■ Challenge: Select every line of the listing below that contains the string "adrenal", and copy each such line in full. Matching is case-sensitive.

(Stored items)
• • • • • • •

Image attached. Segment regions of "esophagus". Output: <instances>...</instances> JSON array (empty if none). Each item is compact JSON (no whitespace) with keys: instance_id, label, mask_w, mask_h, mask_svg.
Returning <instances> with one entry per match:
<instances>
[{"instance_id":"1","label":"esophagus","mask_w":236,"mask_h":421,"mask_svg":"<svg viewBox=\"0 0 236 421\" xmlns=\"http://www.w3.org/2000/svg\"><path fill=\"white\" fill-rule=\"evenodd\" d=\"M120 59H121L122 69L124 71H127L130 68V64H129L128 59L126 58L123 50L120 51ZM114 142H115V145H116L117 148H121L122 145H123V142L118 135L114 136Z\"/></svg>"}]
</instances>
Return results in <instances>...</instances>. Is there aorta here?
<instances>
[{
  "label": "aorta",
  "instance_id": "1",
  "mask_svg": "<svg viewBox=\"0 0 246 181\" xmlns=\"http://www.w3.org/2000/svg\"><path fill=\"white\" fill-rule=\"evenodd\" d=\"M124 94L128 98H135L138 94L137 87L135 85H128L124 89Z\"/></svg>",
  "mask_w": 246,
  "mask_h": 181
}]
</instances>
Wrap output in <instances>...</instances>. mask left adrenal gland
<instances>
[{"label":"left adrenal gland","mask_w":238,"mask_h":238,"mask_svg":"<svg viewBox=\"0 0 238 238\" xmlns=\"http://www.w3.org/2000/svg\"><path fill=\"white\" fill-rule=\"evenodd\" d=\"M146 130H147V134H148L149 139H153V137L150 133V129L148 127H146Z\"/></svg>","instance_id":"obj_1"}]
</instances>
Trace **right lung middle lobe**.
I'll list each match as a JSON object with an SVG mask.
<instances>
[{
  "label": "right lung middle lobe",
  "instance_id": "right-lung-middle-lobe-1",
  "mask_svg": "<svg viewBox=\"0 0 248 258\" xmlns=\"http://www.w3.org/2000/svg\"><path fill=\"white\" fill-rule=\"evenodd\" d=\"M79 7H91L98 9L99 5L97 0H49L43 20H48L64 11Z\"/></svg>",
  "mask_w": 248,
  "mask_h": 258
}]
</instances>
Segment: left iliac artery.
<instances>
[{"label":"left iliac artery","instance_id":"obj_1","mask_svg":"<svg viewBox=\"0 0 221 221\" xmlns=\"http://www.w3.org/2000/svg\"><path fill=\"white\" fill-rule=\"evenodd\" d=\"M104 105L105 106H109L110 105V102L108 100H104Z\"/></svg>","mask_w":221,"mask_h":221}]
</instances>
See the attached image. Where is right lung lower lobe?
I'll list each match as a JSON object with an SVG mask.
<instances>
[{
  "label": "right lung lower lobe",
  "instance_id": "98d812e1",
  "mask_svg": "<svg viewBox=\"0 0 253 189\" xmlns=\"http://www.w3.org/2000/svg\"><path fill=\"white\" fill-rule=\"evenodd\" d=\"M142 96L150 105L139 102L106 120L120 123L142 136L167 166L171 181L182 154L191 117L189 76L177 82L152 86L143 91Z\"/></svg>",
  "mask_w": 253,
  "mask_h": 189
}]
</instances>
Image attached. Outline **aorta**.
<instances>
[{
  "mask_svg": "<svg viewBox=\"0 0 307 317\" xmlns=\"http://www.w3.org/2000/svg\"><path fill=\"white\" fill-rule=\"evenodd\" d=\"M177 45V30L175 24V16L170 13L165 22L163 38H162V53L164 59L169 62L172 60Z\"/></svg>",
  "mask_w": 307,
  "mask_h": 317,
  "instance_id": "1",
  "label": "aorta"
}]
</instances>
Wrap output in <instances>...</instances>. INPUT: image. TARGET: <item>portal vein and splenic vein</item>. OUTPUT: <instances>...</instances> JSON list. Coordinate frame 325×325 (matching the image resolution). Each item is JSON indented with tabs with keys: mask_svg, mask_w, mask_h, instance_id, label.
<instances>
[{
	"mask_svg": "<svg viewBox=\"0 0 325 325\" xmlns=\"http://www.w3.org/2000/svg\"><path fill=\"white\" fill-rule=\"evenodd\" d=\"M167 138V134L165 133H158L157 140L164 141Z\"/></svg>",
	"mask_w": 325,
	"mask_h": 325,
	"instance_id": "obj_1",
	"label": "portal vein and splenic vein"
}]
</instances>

• • • • • • •

■ Response:
Wrap output in <instances>...</instances>. mask left adrenal gland
[{"label":"left adrenal gland","mask_w":238,"mask_h":238,"mask_svg":"<svg viewBox=\"0 0 238 238\" xmlns=\"http://www.w3.org/2000/svg\"><path fill=\"white\" fill-rule=\"evenodd\" d=\"M146 130H147V134H148L149 139H153V137L150 133V129L148 127H146Z\"/></svg>","instance_id":"obj_1"}]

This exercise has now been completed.